Craig Ball, Predictive Coding, and Wordsmithing

Boy, I wish I could write like Craig Ball does.

I have written many articles and blog posts on technology-assisted review, but all my thousands of words cannot communicate my beliefs on the subject as gracefully, powerfully, and concisely as Craig recently put it:

Indeed, there is some cause to believe that the best trained reviewers on the best managed review teams get very close to the performance of technology-assisted review. …

But so what?  Even if you are that good, you can only achieve the same result by reviewing all of the documents in the collection, instead of the 2%-5% of the collection needed to be reviewed using predictive coding.  Thus, even the most inept, ill-managed reviewers cost more than predictive coding; and the best trained and best managed reviewers cost much more than predictive coding.  If human review isn’t better (and it appears to generally be far worse) and predictive coding costs much less and takes less time, where’s the rational argument for human review?

So, um … yeah, what he said.

Technology-Assisted Review: Precision and Recall, in Plain English


deck (Photo credit: pro_cyp)

In my absence from the blawgosphere, many other commentators have described the metrics of technology-assisted review, or predictive coding, or whatever-we’re-calling-it-today much more eloquently than I could. However, the two primary metrics of TAR, Precision and Recall, still give lots of legal professionals fits as they try to apply it to their own sampling and testing iterations. So, for those of you still struggling with application of these concepts,  here’s my explanation of these metrics (with some inspiration from a co-worker) in plain English:

Let’s imagine that we have a regulation deck of 52 playing cards. We want to locate all of the spade cards as quickly and cheaply as possible. So, we instruct our computer algorithms to:

  1. identify all spades in the deck; and
  2. identify all non-spades in the deck.

With this information, our predictive computer correctly identifies five of the 13 spades in the deck, and correctly identifies all 39 non-spade cards. Because the computer predicted correctly 44 out of 52 times, or with 84.6 percent accuracy, we should be thrilled, right?

Uh … no.

Even though the computer’s predictions were almost 85 percent accurate across the entire deck, we asked the computer to identify the spade cards. Our computer correctly identified five spades, which means that the computer predicted spades with 100 percent Precision. (If the computer had “identified” six spades but one of them had actually been a club, for example, the Precision score would have dropped to 83.3 percent.)

However, look at the bigger picture. The computer identified only five of the 13 spades in the deck, leaving eight spades unaccounted for. This means that the computer’s Recall score — the percentage of documents correctly identified out of all the appropriate documents available – is a pathetic 38.5 percent.

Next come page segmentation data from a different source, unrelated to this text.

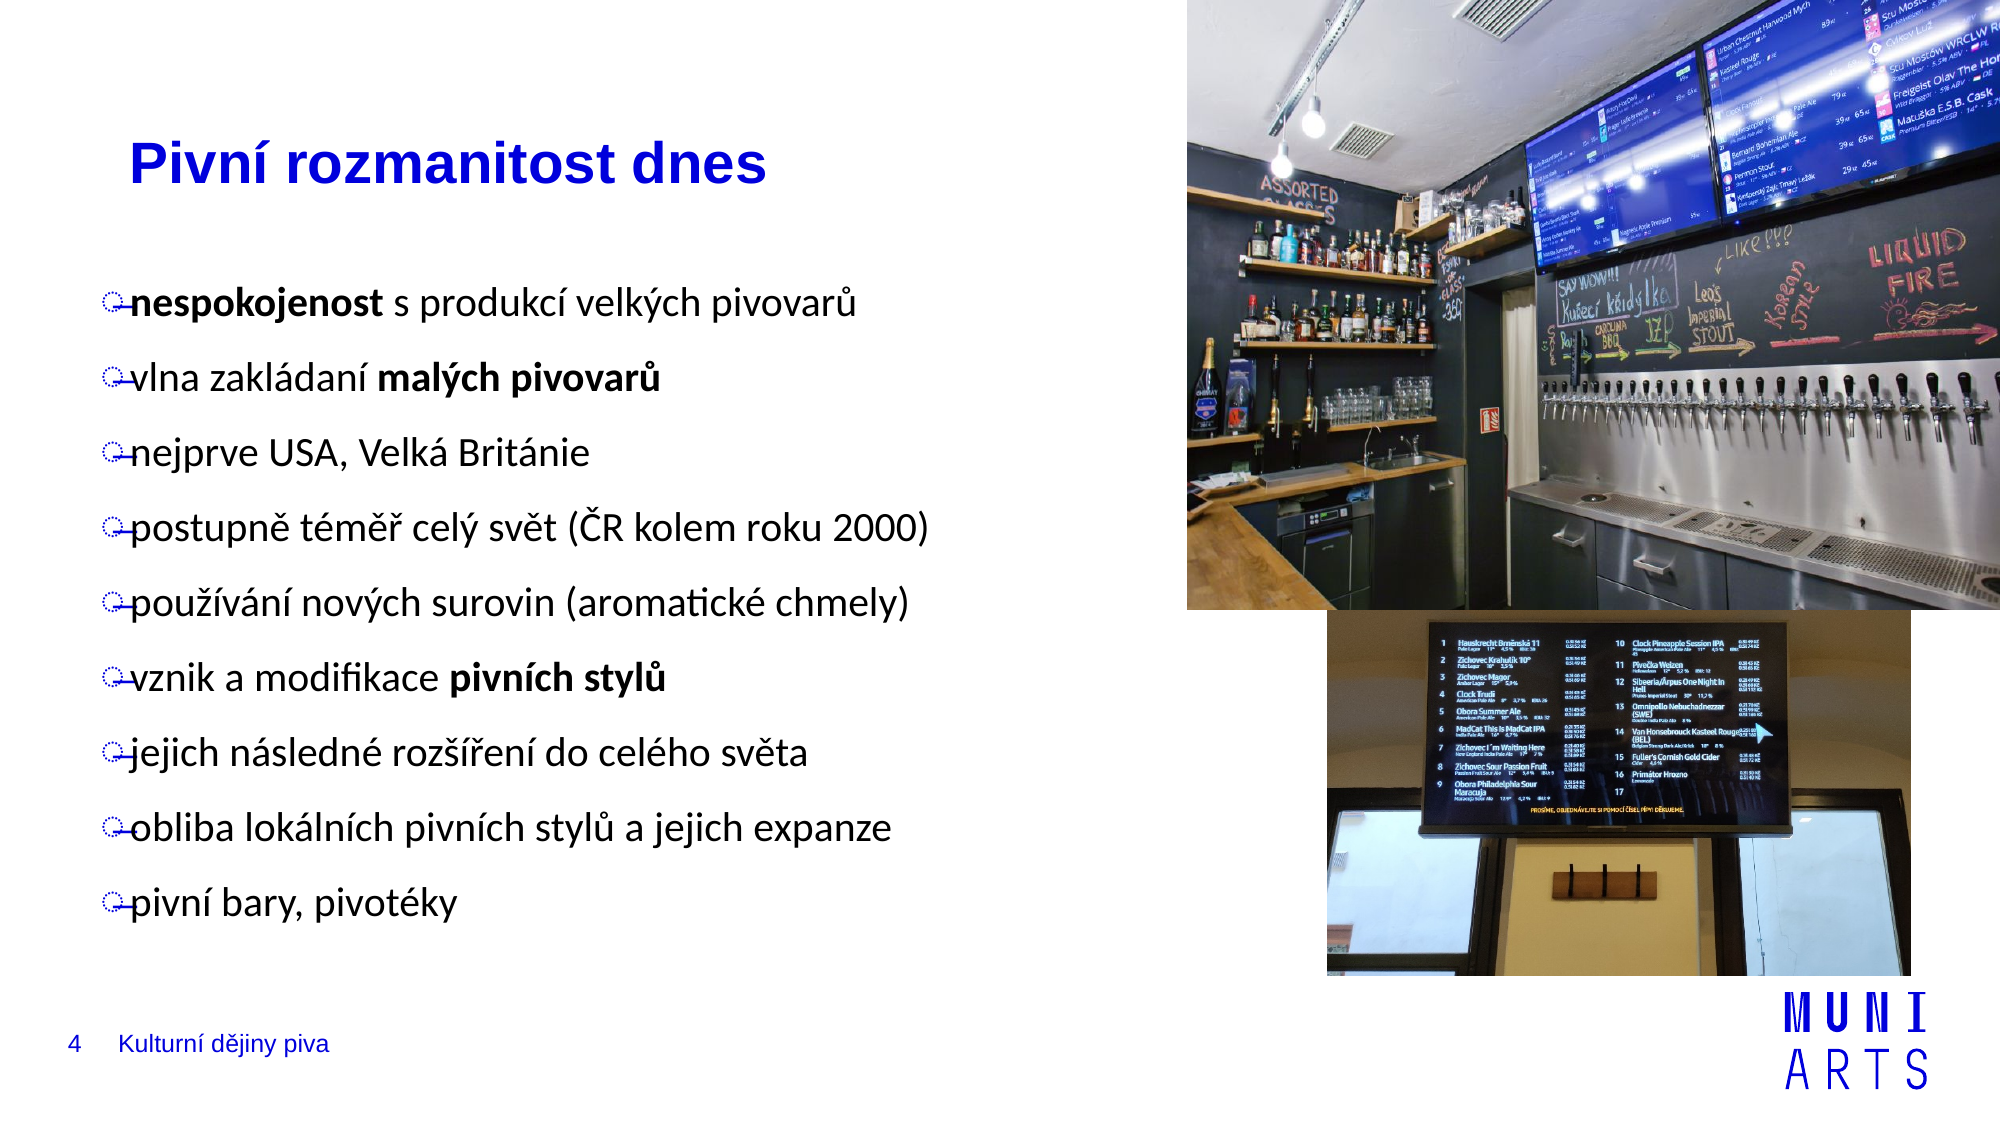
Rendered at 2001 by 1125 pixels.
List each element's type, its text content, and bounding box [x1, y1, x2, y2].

footer Kulturní dějiny piva [118, 1021, 1418, 1063]
title Pivní rozmanitost dnes [129, 112, 1181, 187]
list nespokojenost s produkcí velkých pivovarů vlna zakládaní malých pivovarů nejprve USA, Velká Británie postupně téměř celý svět (ČR kolem roku 2000) používání nových surovin (aromatické chmely) vznik a modifikace pivních stylů jejich následné rozšíření do celého světa obliba lokálních pivních stylů a jejich expanze pivní bary, pivotéky [88, 249, 1322, 929]
picture [1186, 0, 2000, 976]
slide_number 4 [67, 1021, 110, 1063]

Our 84.6 percent accuracy score won’t help us in front of the judge, and neither will our 100 percent Precision score by itself. The Recall score of 38.5 percent is a failing grade by anyone’s metric.

But let’s turn this example around. Remember, we also asked the computer to identify all NON-spades in the deck, which it did correctly 39 out of 39 times. As to non-spade cards, both our Precision and Recall scores are a whopping 100 percent – much better than that semi-fictional “accuracy” score listed above.

Analogizing this to document review, rather than having a human review all 52 cards to locate the spades, or rely on the computer to incompletely identify  the spades in the deck, let’s run with our highest-scoring metrics and accept the computer’s predictions as to the non-spade cards. Now, instead of 52 cards, we only have to review 13 of them – a savings in review time (and costs) of 75 percent.

This 52-card example may seem overly simplistic, but multiply it by 10,000 decks of cards all shuffled together and suddenly, this exercise begins to look a lot more like the typical document review project. Technology-assisted review can slash huge amounts of time and expense from a document review, as long as we understand the limits of what it can – and cannot, depending on the circumstances – do for us.